I can distill hundreds of hours of effort into a single sentence: You have to know the numbers, and the numbers have to work.
In particular, the home price to rental price ratio is the single most important number that needs to work. The lower the ratio, the better it is to own (as opposed to renting).
Purchase Price | $65,000 | Monthly Rental Price | $1,050 | |
Closing Costs | $5,000 | Annual Rental Price | $12,600 | |
Immediate Repairs | $25,000 | |||
Total House Price | $95,000 | |||
Price to Rent Ratio | $95,000 to $12,600 | 7.54 |
In the fall of 2014, Rob and I tested our savvy. We set out to find an investment first and a home second. We resolved that we wouldn’t buy any property with a price-to-rent ratio of greater than eight.
Most professional real estate investors won’t purchase single-family homes unless the property has a price-to-rent ratio of less than eight. Homebuyers who intend to live in their house for a decade or more can accept a much higher price-to-rent ratio (less than 20 is a good goal), but our goal was to purchase an investment first and a home second.
For us to call the house an investment, the numbers had to work.
This meant that we needed to buy a house with an all-in purchase price of $100,000 (all-in includes the value of immediate repairs and renovations).
Finding the Right Fixer-Upper
I scoured Zillow and Trulia, I made up new routes to pick up my son so that I could drive by homes that were for sale.
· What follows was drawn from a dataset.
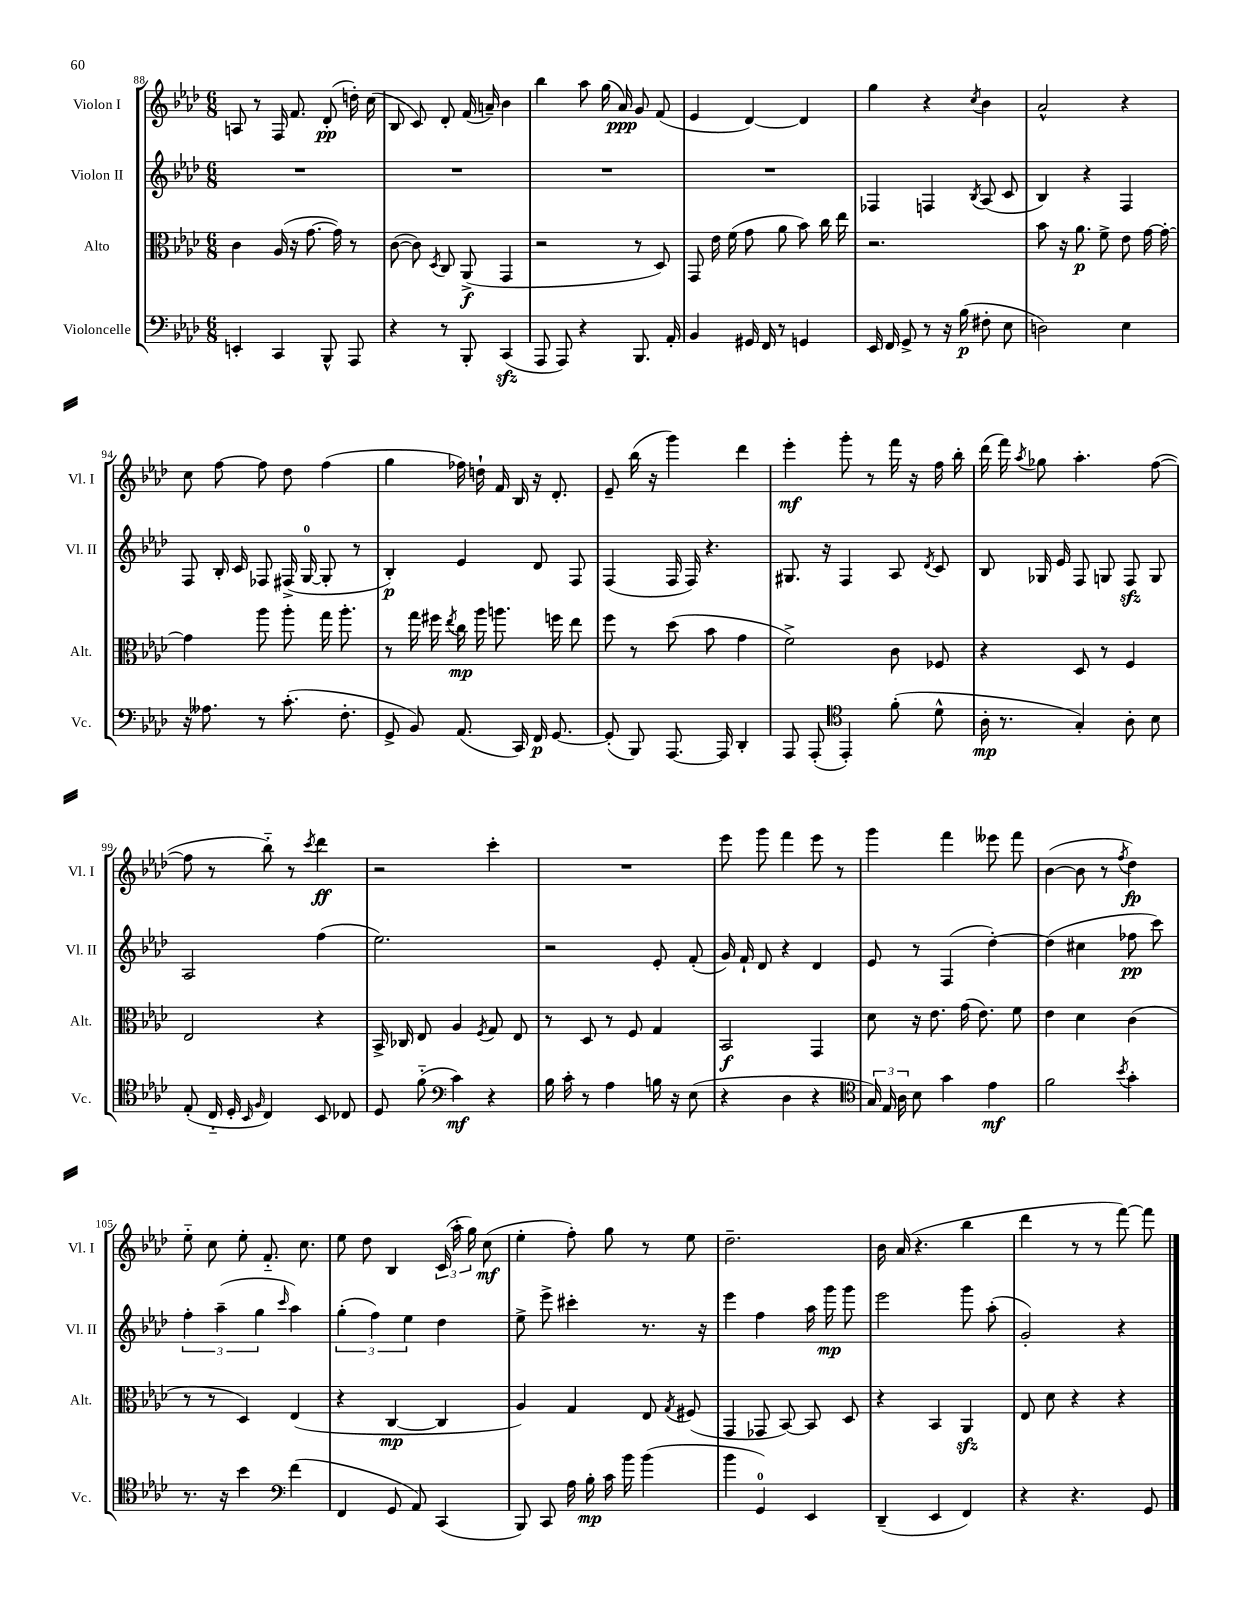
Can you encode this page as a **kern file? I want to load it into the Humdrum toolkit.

Rob and I spent dozens of Saturdays visiting scores of houses until we found the right one. A four-bedroom, two-bath house that was structurally sound, ugly as hell, and listed at $75,000.
Rob climbed into the attic to check the wiring. I crawled along the floorboards to check for water damage. Beyond that, I ignored the paint, the 40-year-old industrial carpet, and the curtains that replaced the closet doors. I ignored the complete lack of lighting, and the inexplicably rusting floor grates.
“This is the one,” I said to Rob as we climbed into the car. The house had a price to rental ratio between five and eight (depending on how much work we did to it), and it had everything we needed. Rob agreed.
Two weeks later, Rob and I closed on the house. We had long, hard renovations ahead of us, but the numbers worked.